壁紙はこんな感じです。普通の白い壁です。これからリピート素材を作ります。端が端につながればリピート素材になります。
分かりやすく2000×2000ピクセルにします。中央にガイドを表示します。
リピート素材をつくるため、右下のマスを左上のマスへ移動します。。同様にすべてのマスを対角に移動します。
左下のマスを右上へ。
同様にマスを移動してゆきます。
これでリピート素材になりました。タイル状に並べたときつながればOKです。ほかにもいろいろなやり方があるでしょう。タイル状に並べてリピート素材(シームレステクスチャ)を作成するためのソフトウェアはいくつかあります。Substance Designer、GIMP、PixPlantなどです。
レイヤーを統合します。 張り替えて移動したので、色の違いが目立ちます。
色ムラを無くすために、レイヤーを複製して、水平と垂直反転をかけます。色の違いを打ち消すため反転させました。
不透明度を50%にします。色が混じるので色ムラがなくなります。ケースバイケースで作業します。模様がはっきりしている場合は上手くゆかないでしょう。この辺りはフォトショップの使い方ですね。
リピート面には、まっすぐな線が見えています。
画像を統合します。
選択した部分の自動修正ツールを選択します。このなぞった部分だけ修復してくるツールは、ちょっとした誤魔化しに最適です。
境界線をなぞります。
線の境が見えなくなりました。OKなので画像を保存します。
気持ちデプスマップを作成します。デプスマップ(Depth Map)は、3Dシーンや画像内の各点の距離情報を格納する画像データです。このマップは、一般的にグレースケール画像として表現され、明るい部分が近く、暗い部分が遠くを示します。壁紙は凹んでいる部分が陰になっているので、ちょうどよさそうです。彩度をゼロにします。
適当に色を調整します。
2枚のテクスチャーが出来ました。
3DcoatでPBRマテリアルを作成
3DcoatのPBRマテリアルを選択します。
新規作成します。
名前をKABEとしました。カラーテクスチャーを読み込みます。
深度テクスチャーを読みます。3Dcoatはノーマルマップは使わずにデプスマップを使います。もっと複雑な設定をすることで高度なPBRも作れるでしょう。
四角いブロックにぬります。
壁紙ができました。深度マップを無効にしているので平です。
深度マップも有効にすると、凹凸ができてザラツキが目立ちます。深度マップの強度を減らしてちょうどよくします。

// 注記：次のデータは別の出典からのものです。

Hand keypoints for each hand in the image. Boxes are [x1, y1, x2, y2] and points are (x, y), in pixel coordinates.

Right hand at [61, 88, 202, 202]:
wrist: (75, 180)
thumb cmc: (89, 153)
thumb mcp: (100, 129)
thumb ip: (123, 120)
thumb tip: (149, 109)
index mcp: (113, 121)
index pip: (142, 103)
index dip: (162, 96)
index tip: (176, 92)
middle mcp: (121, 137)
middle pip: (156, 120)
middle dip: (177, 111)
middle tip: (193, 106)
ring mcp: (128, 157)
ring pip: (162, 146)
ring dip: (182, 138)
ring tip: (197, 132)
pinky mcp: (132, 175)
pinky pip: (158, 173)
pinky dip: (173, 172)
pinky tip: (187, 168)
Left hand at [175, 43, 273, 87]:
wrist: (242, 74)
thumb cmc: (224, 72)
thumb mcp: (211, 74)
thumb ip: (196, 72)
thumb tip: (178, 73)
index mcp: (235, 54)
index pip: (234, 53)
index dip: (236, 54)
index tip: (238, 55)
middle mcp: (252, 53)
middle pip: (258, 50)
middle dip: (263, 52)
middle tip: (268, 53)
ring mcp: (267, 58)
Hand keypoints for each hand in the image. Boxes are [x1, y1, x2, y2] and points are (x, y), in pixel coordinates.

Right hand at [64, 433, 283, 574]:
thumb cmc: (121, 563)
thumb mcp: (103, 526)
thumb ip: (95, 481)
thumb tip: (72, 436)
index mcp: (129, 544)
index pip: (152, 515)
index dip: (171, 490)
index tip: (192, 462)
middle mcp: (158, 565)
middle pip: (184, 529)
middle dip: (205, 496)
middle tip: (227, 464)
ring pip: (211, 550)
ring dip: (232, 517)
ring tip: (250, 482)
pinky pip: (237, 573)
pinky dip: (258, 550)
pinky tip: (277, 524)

設定からスケールを調整します。キューブは1mサイズでしょうか。壁1mぐらいでみた見た目に合わせます。
Blednerで壁を作ります2m×4mです。
サイズを伸ばした分のUVメッシュを最適にするためCtrl+Aで、スケールを入れます。これでスケールで大きくした物体を実寸に変換できます。

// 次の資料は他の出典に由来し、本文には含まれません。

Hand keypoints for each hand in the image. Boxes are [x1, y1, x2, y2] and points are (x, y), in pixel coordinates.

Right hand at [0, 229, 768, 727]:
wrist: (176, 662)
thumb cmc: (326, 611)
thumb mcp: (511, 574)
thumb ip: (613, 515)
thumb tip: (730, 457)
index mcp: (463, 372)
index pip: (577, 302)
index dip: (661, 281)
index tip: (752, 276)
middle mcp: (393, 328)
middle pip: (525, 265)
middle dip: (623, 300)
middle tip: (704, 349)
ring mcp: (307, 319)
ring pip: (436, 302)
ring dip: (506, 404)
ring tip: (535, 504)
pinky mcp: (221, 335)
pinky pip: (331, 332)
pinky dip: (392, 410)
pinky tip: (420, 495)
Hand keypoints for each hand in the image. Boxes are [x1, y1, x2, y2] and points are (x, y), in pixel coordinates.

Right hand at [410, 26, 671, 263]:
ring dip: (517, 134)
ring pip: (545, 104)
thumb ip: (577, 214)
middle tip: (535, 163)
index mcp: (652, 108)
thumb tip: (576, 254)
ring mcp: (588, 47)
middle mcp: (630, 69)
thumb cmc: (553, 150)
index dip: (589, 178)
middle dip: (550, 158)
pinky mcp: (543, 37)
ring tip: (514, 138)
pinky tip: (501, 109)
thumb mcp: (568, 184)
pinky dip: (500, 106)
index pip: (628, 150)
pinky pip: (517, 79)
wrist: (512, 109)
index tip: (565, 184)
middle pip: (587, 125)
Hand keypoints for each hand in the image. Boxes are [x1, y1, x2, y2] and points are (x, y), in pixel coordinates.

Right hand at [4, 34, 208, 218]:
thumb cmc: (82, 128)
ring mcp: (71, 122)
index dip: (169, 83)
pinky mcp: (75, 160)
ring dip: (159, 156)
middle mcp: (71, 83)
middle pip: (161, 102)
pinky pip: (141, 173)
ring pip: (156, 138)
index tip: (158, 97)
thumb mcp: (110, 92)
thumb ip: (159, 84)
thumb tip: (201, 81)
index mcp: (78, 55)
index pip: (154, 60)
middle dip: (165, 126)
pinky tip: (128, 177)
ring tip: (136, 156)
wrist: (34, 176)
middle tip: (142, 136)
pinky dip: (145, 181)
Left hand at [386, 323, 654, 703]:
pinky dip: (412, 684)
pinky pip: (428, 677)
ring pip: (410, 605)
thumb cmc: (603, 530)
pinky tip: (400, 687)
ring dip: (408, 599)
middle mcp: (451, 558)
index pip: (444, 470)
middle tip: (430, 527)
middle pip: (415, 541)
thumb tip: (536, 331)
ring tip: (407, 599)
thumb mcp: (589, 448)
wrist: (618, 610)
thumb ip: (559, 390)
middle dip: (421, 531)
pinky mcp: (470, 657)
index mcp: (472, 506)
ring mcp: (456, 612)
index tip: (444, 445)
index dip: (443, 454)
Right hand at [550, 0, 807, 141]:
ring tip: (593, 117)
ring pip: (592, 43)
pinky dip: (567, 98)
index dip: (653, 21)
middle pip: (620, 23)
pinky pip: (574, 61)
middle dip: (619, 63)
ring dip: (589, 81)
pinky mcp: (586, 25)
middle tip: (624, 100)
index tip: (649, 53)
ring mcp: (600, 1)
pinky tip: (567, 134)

スマートUV投影します。これでUVマップが自動で作成できます。
こんな感じにUVマップができました。
3Dcoatへデータを移動します。PBRで壁を塗ります。部屋の壁ができました。
ファイルを書き出します。UE5に移動するときはFBXが推奨されていますが、objだとテクスチャーがそのまま取り込まれます。objで書き出します。
UE5へ取り込み
UE5に取り込みます。実際の壁にそっくりな壁ができました。
テクスチャーの細かい設定も反映されています。細かすぎてよくわかりません。
写真で撮った壁を作ってUE5に取り込めました。